Published in North & South
Wellington's Stokes Valley begins at a busy motorway and ends at a bush-covered ridge. The only sign there's anything up there besides the requisite possum horde and occasional pole house dweller is a white and gold spire rising 10 metres out of the trees. A string of fluttering prayer flags stretches from it to a hidden anchor point away from the possums' sharp teeth.
It's the yellow AA road sign - "Buddhist Monastery" - in a quiet cul-de-sac that directs seekers of truth and tranquillity up Rakau Grove to a giant wooden gate and behind it, Bodhinyanarama, the garden of enlightened knowing.
Beyond the gate is a scene of unexpected exertion and industry: two men - one shaven-headed and in saffron robes, the other in jeans, a T-shirt and gumboots - building a set of dirt-and-log stairs up a bush-covered hill. The monk, Sucinno, directs the visitor further up the hill to see the near-completed stupa, or reliquary. Numerous relics and treasures, gifted by Buddhist faithful, will be enshrined in the stupa to help the donors on their journey to enlightenment.
Donations to Bodhinyanarama are generous and by no means limited to special projects like the stupa. The monks are not allowed to cook food or to take anything which is not freely given; so in exchange for the laity's support in worldly things - clothing, shelter and food - the monks offer guidance along the path of the Buddha. It is part of the Buddha's design for an ideal society, with interdependence between laity and monks and nuns.
New Zealand's Buddhist community numbers nearly 30,000, and it is this web of support that keeps Bodhinyanarama's four monks and one postulant supplied with food, clothing and special projects manpower.
The monastery also hosts retreats and classes on meditation, Buddhism and other spiritual activities, paid for by donation to help cover the cost of lodging and food. Once a month, a monk travels to Auckland to meet people at the city's Buddhist centre. There is also a retreat centre on the Coromandel peninsula and other meditation centres throughout the country.
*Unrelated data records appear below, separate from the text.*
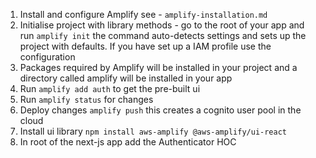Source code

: 1. Install and configure Amplify see - `amplify-installation.md`
2. Initialise project with library methods - go to the root of your app and run `amplify init` the command auto-detects settings and sets up the project with defaults. If you have set up a IAM profile use the configuration
3. Packages required by Amplify will be installed in your project and a directory called amplify will be installed in your app
4. Run `amplify add auth` to get the pre-built ui
5. Run `amplify status` for changes
6. Deploy changes `amplify push` this creates a cognito user pool in the cloud
7. Install ui library `npm install aws-amplify @aws-amplify/ui-react`
8. In root of the next-js app add the Authenticator HOC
Anyone can park their preconceptions at the gate and hear the monks explain the principles of Buddhism - a religion "without a god" founded more than 2000 years ago by Siddhartha Gautama (the Buddha) in northern India. In Thailand, where Sucinno was a monk for 14 years, his role seldom called for teaching Buddhist history and tenets. Here, he says, he spends much of his time explaining the Buddha's "four noble truths": all existence is suffering; the cause of suffering is desire; freedom from suffering is nirvana; and the means of attaining nirvana is prescribed in the "eightfold path" that combines ethical conduct, mental discipline and wisdom.